Standar kompetensi Operator Alat Penyelidikan Tanah menjamin bahwa proses pengambilan data tanah dilakukan dengan metodologi yang benar untuk meminimalkan gangguan pada sampel. Kompetensi utama meliputi:
- Pengoperasian Mesin Bor Teknik: Kemahiran dalam melakukan pemboran inti (core drilling) dan pembersihan lubang bor guna mendapatkan profil lapisan tanah yang akurat.
- Pelaksanaan Uji Penetrasi (SPT & Sondir): Keterampilan dalam melakukan pengujian Standard Penetration Test (SPT) dan Cone Penetration Test (Sondir/CPT) guna mengetahui nilai perlawanan tanah secara presisi.
- Pengambilan Sampel Tanah (Sampling): Ketangkasan dalam menggunakan alat sampler (seperti Shelby Tube) untuk mengambil sampel tanah tidak terganggu (undisturbed sample) yang layak untuk uji laboratorium.
- Penyusunan Log Bor & Labeling: Ketelitian dalam mencatat kedalaman setiap lapisan tanah, deskripsi visual awal, serta melakukan pelabelan dan pengamanan sampel selama transportasi.
Persyaratan Dasar Pemohon
Calon peserta sertifikasi harus memenuhi salah satu kriteria pendidikan dan pengalaman kerja berikut:
- Lulusan D1/SMK Plus.
- Lulusan SMK dengan pengalaman kerja minimal 3 (tiga) tahun di bidang Pengoperasian Alat Penyelidikan Tanah.
- Lulusan SMA dengan pengalaman kerja minimal 4 (empat) tahun di bidang Pengoperasian Alat Penyelidikan Tanah.
- Lulusan Pendidikan Dasar dengan pengalaman kerja minimal 5 (lima) tahun di bidang Pengoperasian Alat Penyelidikan Tanah.

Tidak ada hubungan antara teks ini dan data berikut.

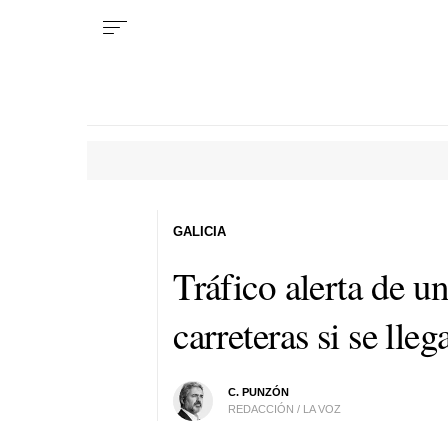
GALICIA
Tráfico alerta de u
carreteras si se lle
C. PUNZÓN
REDACCIÓN / LA VOZ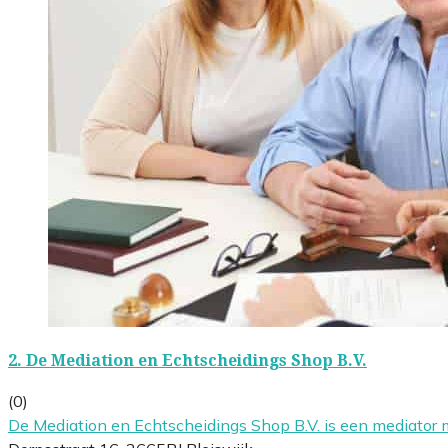
2.
De Mediation en Echtscheidings Shop B.V.
(0)
De Mediation en Echtscheidings Shop B.V. is een mediator 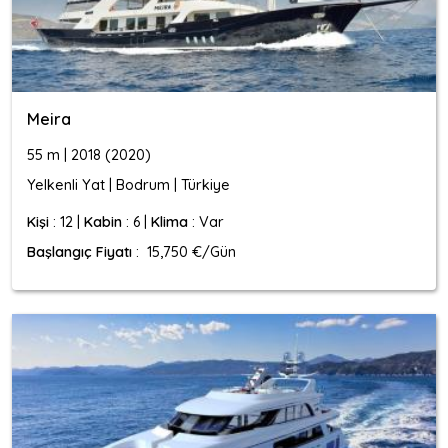
Meira
55 m | 2018 (2020)
Yelkenli Yat | Bodrum | Türkiye
Kişi
: 12 |
Kabin
: 6 |
Klima
: Var
Başlangıç Fiyatı
: 15,750 €/Gün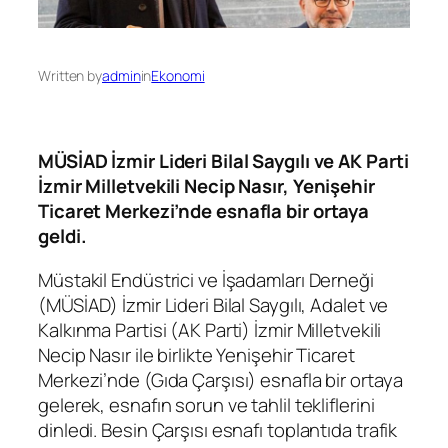
Written by
admin
in
Ekonomi
MÜSİAD İzmir Lideri Bilal Saygılı ve AK Parti
İzmir Milletvekili Necip Nasır, Yenişehir
Ticaret Merkezi’nde esnafla bir ortaya
geldi.
Müstakil Endüstrici ve İşadamları Derneği
(MÜSİAD) İzmir Lideri Bilal Saygılı, Adalet ve
Kalkınma Partisi (AK Parti) İzmir Milletvekili
Necip Nasır ile birlikte Yenişehir Ticaret
Merkezi’nde (Gıda Çarşısı) esnafla bir ortaya
gelerek, esnafın sorun ve tahlil tekliflerini
dinledi. Besin Çarşısı esnafı toplantıda trafik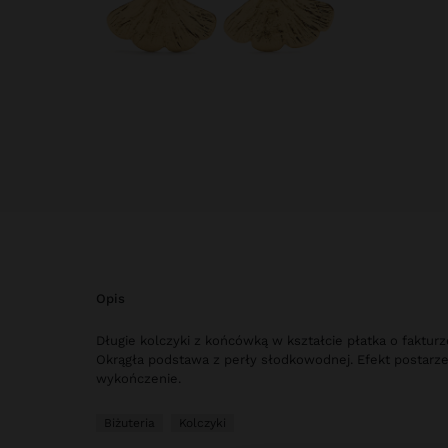
opis
Długie kolczyki z końcówką w kształcie płatka o faktur
Okrągła podstawa z perły słodkowodnej. Efekt postarze
wykończenie.
Biżuteria
Kolczyki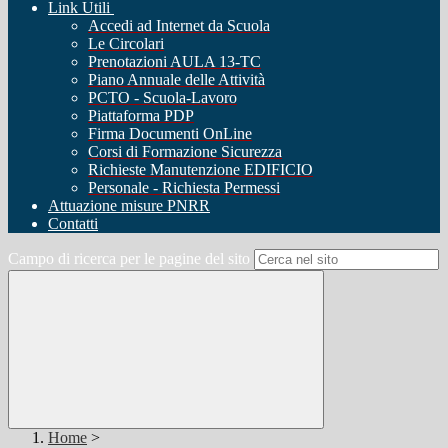
Link Utili
Accedi ad Internet da Scuola
Le Circolari
Prenotazioni AULA 13-TC
Piano Annuale delle Attività
PCTO - Scuola-Lavoro
Piattaforma PDP
Firma Documenti OnLine
Corsi di Formazione Sicurezza
Richieste Manutenzione EDIFICIO
Personale - Richiesta Permessi
Attuazione misure PNRR
Contatti
Campo di ricerca per le pagine del sito
Home
>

- Dokumen Administrasi: Salinan KTP, pas foto 3×4 sebanyak 1 lembar.
Unit Kompetensi
Berdasarkan paket kompetensinya, seorang Operator Alat Penyelidikan Tanah wajib menguasai 6 unit kompetensi berikut:
- Menerapkan Sistem Manajemen Keselamatan Konstruksi (SMKK).
- Melaksanakan Komunikasi dengan Pihak Terkait.
- Menyusun Laporan Hasil Pekerjaan.
- Melakukan Persiapan Kegiatan Penyelidikan Tanah.
- Mengoperasikan Peralatan Penyelidikan Tanah.
- Memelihara Peralatan Penyelidikan Tanah.